Одна русская женщина предложила мне паспорт ее мужа, находящегося на фронте. Паспорт надо было привести в порядок. Внук Василисы, четырнадцатилетний мальчик, раздобыл тушь, и мы исправили документ. Старик Матейка проводил меня до станции, и я пошел деревнями по направлению к Мелитополю. По дороге было несколько встреч с такими же, как я, и с немецкими патрулями, – паспорт не подводил. Таким образом, я 31-го пришел в Мелитополь. На окраине города в доме одного бухгалтера мне разрешили переночевать и встретить Новый год. Можно себе представить, каким был этот праздник для меня…
По пути мне пришлось проходить через крымские еврейские колонии. Там еще ничего не знали о том, что происходит, но предчувствовали и ужасно беспокоились. Я не решился рассказать им обо всем, что произошло в Симферополе, и что их ждет, и ушел.
В Мелитополе меня
Как раз в те дни наш десант высадился в Керчи. Немцы были смертельно напуганы. Увидев крымчака, они меня окружили и долго осматривали. Затем отвели в отдельную комнату и стали допрашивать. Оттуда меня отвели в более высокую инстанцию, в Орткомендатуру [264] .
Комендант, еще два немца и переводчица снова учинили мне допрос. Все как будто бы идет гладко. Вдруг комендант вскакивает с места, ударяет кулаком по столу и кричит: «Здесь кроется еврейская голова!» И меня посадили в камеру гестапо.
264
Местная комендатура немецкой армии.
Двор гестапо обслуживали два еврейских мальчика. Тайком они приносили арестованным пищу. Однажды гестаповцы узнали об этом и так избили мальчиков, что я их узнать не мог. Тем не менее они продолжали приносить нам еду. Я был уверен, что меня расстреляют, и решил повеситься. Две тысячи рублей, которые были у меня, я хотел отдать этим мальчикам. Но они ни за что не хотели брать деньги и говорили: «Нет, вас не расстреляют…» Я потом стал верить в различные приметы. Утопающий хватается за соломинку…
Позднее я жил в деревне, в доме, принадлежавшем раньше еврею. На чердаке этого дома валялась груда бумаг, писем, документов.
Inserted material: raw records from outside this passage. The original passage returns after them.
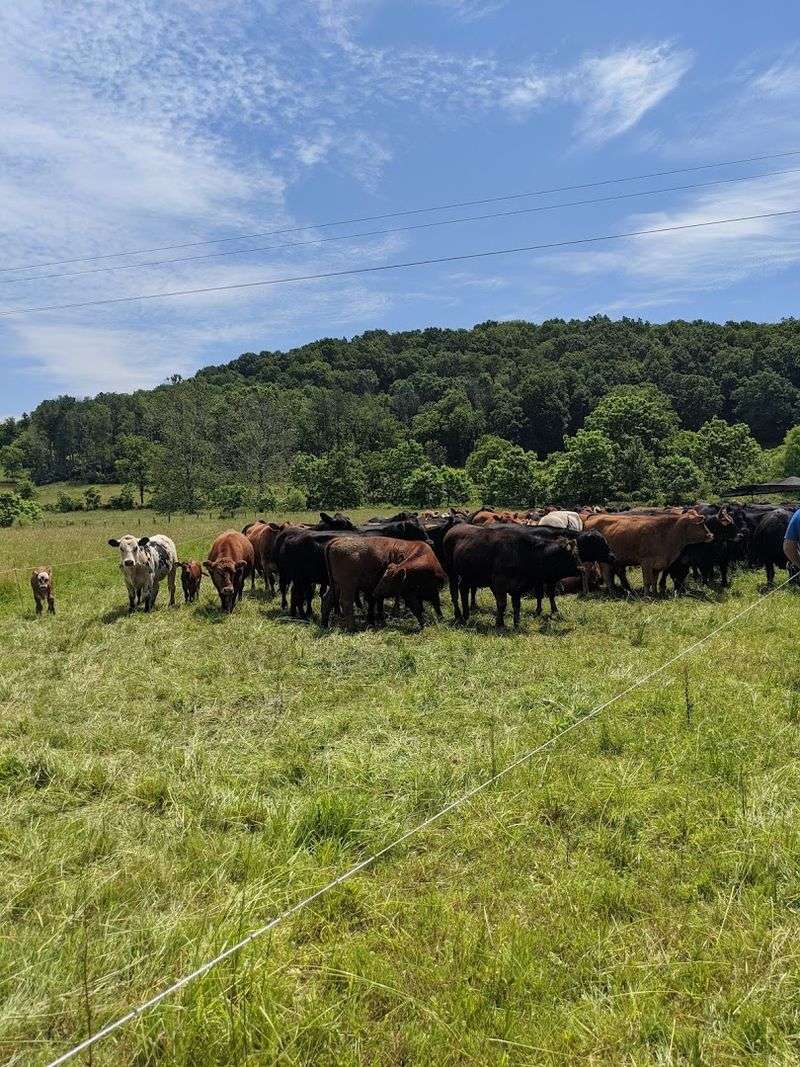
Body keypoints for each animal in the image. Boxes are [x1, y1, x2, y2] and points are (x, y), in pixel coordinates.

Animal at [443, 523, 580, 627]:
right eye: (573, 556)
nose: (581, 568)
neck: (524, 552)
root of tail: (454, 528)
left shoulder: (517, 587)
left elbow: (516, 605)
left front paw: (517, 623)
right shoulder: (499, 583)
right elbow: (502, 604)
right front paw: (500, 624)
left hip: (468, 576)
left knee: (463, 589)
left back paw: (466, 615)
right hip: (452, 573)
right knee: (454, 593)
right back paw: (458, 615)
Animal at [583, 511, 713, 596]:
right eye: (701, 524)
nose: (711, 535)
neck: (666, 534)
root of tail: (591, 518)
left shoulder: (658, 563)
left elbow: (654, 580)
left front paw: (655, 594)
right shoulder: (646, 561)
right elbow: (647, 580)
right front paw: (647, 596)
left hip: (607, 559)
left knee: (608, 575)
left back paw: (614, 592)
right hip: (590, 559)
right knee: (592, 573)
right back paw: (592, 592)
Однажды, когда я был в особенно угнетенном состоянии, с чердака прямо на меня упало какое-то письмо. На чердаке копошились куры. Я раскрыл письмо и прочел:
«Дорогой Лейб (меня тоже зовут Лейб), не огорчайся, все уладится…» И это меня успокоило.
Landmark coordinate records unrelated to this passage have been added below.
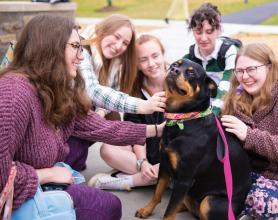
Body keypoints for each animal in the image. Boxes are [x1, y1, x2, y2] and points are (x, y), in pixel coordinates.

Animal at [136, 58, 251, 220]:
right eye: (175, 64)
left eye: (191, 73)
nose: (173, 70)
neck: (184, 119)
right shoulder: (164, 165)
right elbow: (157, 193)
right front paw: (146, 210)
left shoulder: (184, 179)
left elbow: (169, 212)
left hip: (209, 202)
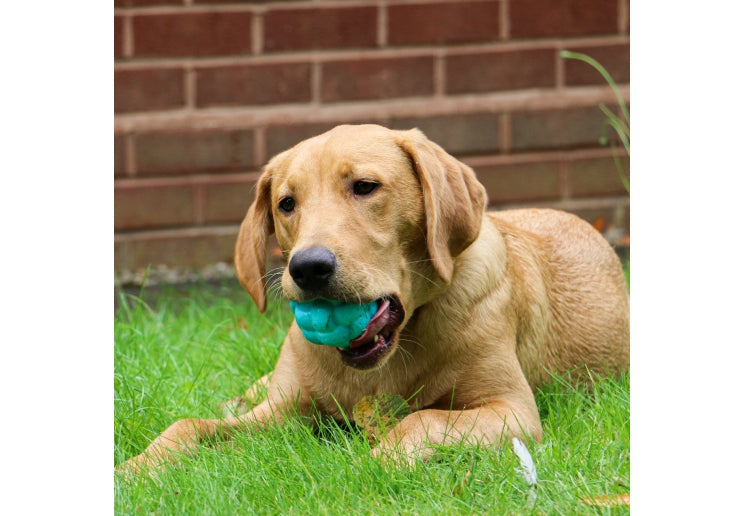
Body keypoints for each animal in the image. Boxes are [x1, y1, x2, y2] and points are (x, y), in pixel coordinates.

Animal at [119, 124, 632, 472]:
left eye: (365, 187)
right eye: (286, 203)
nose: (308, 267)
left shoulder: (511, 410)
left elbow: (423, 420)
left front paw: (371, 465)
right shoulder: (284, 411)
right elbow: (188, 426)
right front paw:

Тем временем меня перевели из камеры Мелитопольского гестапо в хлев с цементным полом. Сидеть на улице, на морозе было легче, чем в этом хлеву. Есть не давали. Дошло до того, что собственное дыхание стало еле теплым. Словом – конец!
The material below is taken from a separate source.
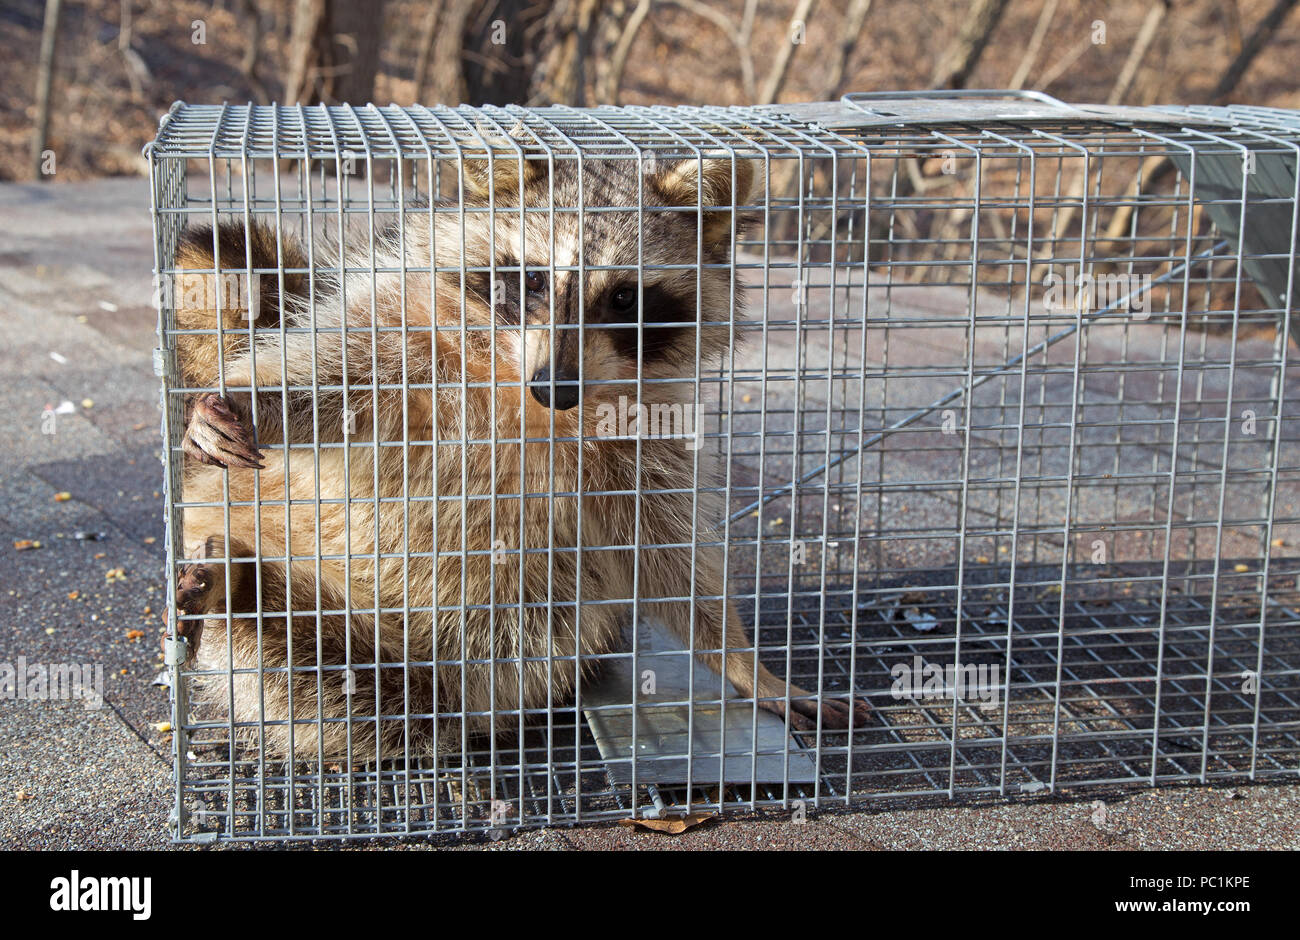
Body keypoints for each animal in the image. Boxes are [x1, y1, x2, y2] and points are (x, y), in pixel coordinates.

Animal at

Но к этому времени меня неожиданно освободили. Я могу вернуться в Крым. Я вспомнил, что у меня имеется письмо, которое Василиса Митрофановна дала мне к своей сестре, живущей в бывшем еврейском колхозе «Возрождение». Название колхоза показалось мне знаменательным, и я отправился туда.
Сестра Василисы и ее муж приняли меня хорошо, и я остался в деревне на должности колхозного конюха. Тут я узнал, что большинство живших в этой деревне евреев успели вовремя эвакуироваться, а оставшихся сорок человек немцы увезли в Джанкой.
Несколько раз контролировали мои документы, но все обошлось благополучно. Но вдруг – новая напасть: почему я не женюсь? Здесь все женятся… Стало быть, это неспроста…
Однако вскоре мне снова пришел на помощь мой добрый ангел, Василиса Митрофановна. Она приехала в гости к своей сестре. У меня в глазах посветлело, когда я увидал старушку. Одиночество и необходимость постоянно притворяться меня угнетали. Я рассказал ей о своих делах. Она предложила сказать своей сестре по секрету, что якобы моя жена, которую я крепко люблю, ушла от меня с немцем. И по этой причине я никем успокоиться не могу. Такой «секрет», конечно, немедленно распространится по деревне, и меня оставят в покое. Так оно и было.